Results in weakness and saccular outpouching of capillary walls, forming microaneurysms.
573
Explain the pathogenesis of proliferative diabetic retinopathy.
Caused by retinal ischemia and hypoxia, leading to the release of angiogenic factors like VEGF.
Results in the formation of new, fragile blood vessels that can bleed and cause vision problems.
Fibrovascular proliferation can lead to tractional retinal detachment.
574
How does diabetic retinopathy lead to cataracts?
Intracellular accumulation of sorbitol leads to osmotic changes in the lens fibers.
Hydropic lens fibers degenerate, forming sugar cataracts.
Changes affect the optical properties of crystallins in the lens.
575
What is glaucoma and how is it related to diabetes?
Glaucoma is an optic neuropathy characterized by optic nerve damage and visual field loss.
Often caused by increased intraocular pressure due to impaired aqueous humor outflow.
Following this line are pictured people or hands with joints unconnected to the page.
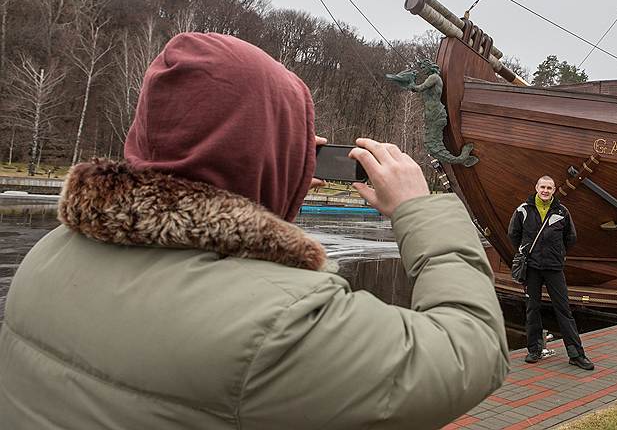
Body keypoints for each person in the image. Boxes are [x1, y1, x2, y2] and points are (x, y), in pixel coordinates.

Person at [0, 33, 509, 429]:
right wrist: (419, 210)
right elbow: (473, 347)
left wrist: (273, 161)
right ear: (256, 155)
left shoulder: (50, 256)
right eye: (290, 142)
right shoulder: (279, 324)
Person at [508, 175, 594, 371]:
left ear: (554, 190)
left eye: (549, 187)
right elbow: (513, 234)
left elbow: (570, 237)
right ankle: (534, 349)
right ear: (536, 188)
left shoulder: (562, 211)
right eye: (542, 187)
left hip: (554, 268)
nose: (545, 190)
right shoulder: (523, 210)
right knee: (532, 308)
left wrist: (558, 253)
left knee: (564, 309)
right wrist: (526, 250)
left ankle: (576, 354)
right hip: (532, 268)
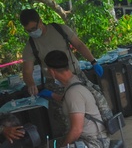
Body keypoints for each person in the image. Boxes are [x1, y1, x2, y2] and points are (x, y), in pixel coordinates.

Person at [19, 8, 104, 137]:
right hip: (55, 83)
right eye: (28, 31)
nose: (32, 32)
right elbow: (27, 71)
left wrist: (93, 61)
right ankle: (73, 141)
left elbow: (79, 45)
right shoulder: (31, 45)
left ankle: (98, 136)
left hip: (75, 75)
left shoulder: (60, 29)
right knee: (66, 117)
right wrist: (31, 84)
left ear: (40, 21)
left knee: (94, 104)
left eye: (33, 28)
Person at [44, 50, 109, 148]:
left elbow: (76, 130)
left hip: (93, 142)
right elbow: (71, 100)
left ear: (52, 72)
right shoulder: (76, 81)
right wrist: (52, 95)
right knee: (49, 145)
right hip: (95, 137)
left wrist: (63, 146)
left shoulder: (73, 92)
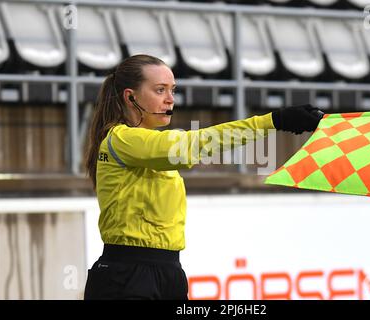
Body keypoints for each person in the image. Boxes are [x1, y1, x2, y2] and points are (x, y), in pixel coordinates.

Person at [83, 54, 323, 300]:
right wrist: (274, 121)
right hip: (128, 275)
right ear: (130, 96)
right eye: (159, 90)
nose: (170, 100)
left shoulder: (146, 143)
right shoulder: (122, 138)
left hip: (168, 271)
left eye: (172, 90)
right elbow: (192, 145)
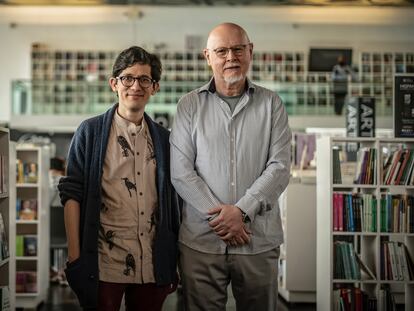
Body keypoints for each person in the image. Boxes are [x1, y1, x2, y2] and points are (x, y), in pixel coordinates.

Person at [170, 23, 291, 311]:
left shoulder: (272, 104)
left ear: (250, 52)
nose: (230, 57)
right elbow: (181, 172)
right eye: (221, 51)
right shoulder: (189, 106)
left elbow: (280, 168)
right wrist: (223, 220)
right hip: (201, 243)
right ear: (207, 56)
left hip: (257, 240)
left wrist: (242, 212)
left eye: (238, 49)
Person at [58, 46, 180, 311]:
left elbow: (174, 200)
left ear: (154, 87)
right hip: (103, 262)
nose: (136, 85)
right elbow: (71, 194)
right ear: (114, 83)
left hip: (151, 261)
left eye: (144, 79)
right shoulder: (89, 132)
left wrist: (172, 257)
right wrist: (75, 256)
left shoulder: (165, 140)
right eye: (128, 78)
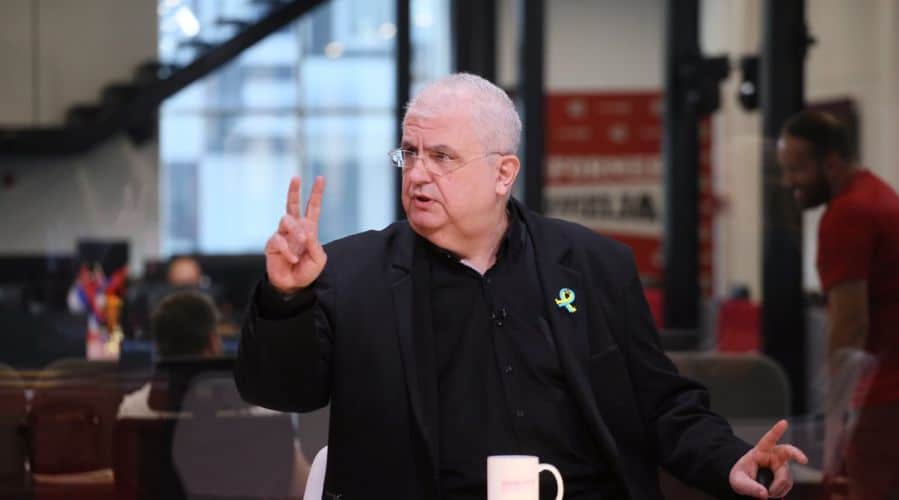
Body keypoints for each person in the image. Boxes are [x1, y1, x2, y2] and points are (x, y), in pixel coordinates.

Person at [236, 73, 806, 500]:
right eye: (409, 154)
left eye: (441, 157)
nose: (417, 174)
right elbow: (284, 392)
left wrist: (728, 459)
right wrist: (287, 299)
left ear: (503, 173)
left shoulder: (592, 265)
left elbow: (659, 403)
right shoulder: (351, 272)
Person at [778, 109, 899, 499]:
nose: (789, 181)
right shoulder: (879, 194)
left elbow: (849, 327)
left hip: (882, 397)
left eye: (797, 169)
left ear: (831, 163)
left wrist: (833, 426)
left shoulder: (847, 214)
In proliferative retinopathy, new blood vessels can grow into the anterior chamber angle, causing neovascular glaucoma.
576
Describe the flow of aqueous humor in the eye.
Produced by the pars plicata of the ciliary body.
Discharged into the posterior chamber, flows between the lens and iris, through the pupil, into the anterior chamber.
Exits via the trabecular meshwork into Schlemm's canal and then through intrascleral and episcleral veins.
577
What is diabetic neuropathy?
Diabetic neuropathy is peripheral nerve involvement, typically symmetric neuropathy of the lower extremities affecting both motor and sensory function.
Can also present as autonomic neuropathy, causing disturbances in bowel, bladder function, and sexual impotence.
578
What are the causes of diabetic neuropathy?
Diabetic microangiopathy, leading to poor blood supply to nerves.
Direct toxic effects of glucose metabolism, such as sorbitol accumulation in Schwann cells.
Sorbitol causes osmotic damage to Schwann cells which myelinate peripheral nerves.
579
How does sorbitol contribute to diabetic neuropathy?
Glucose freely enters Schwann cells.
Aldose reductase converts glucose to sorbitol.
Sorbitol causes osmotic damage to Schwann cells, impairing their function in myelinating peripheral nerves.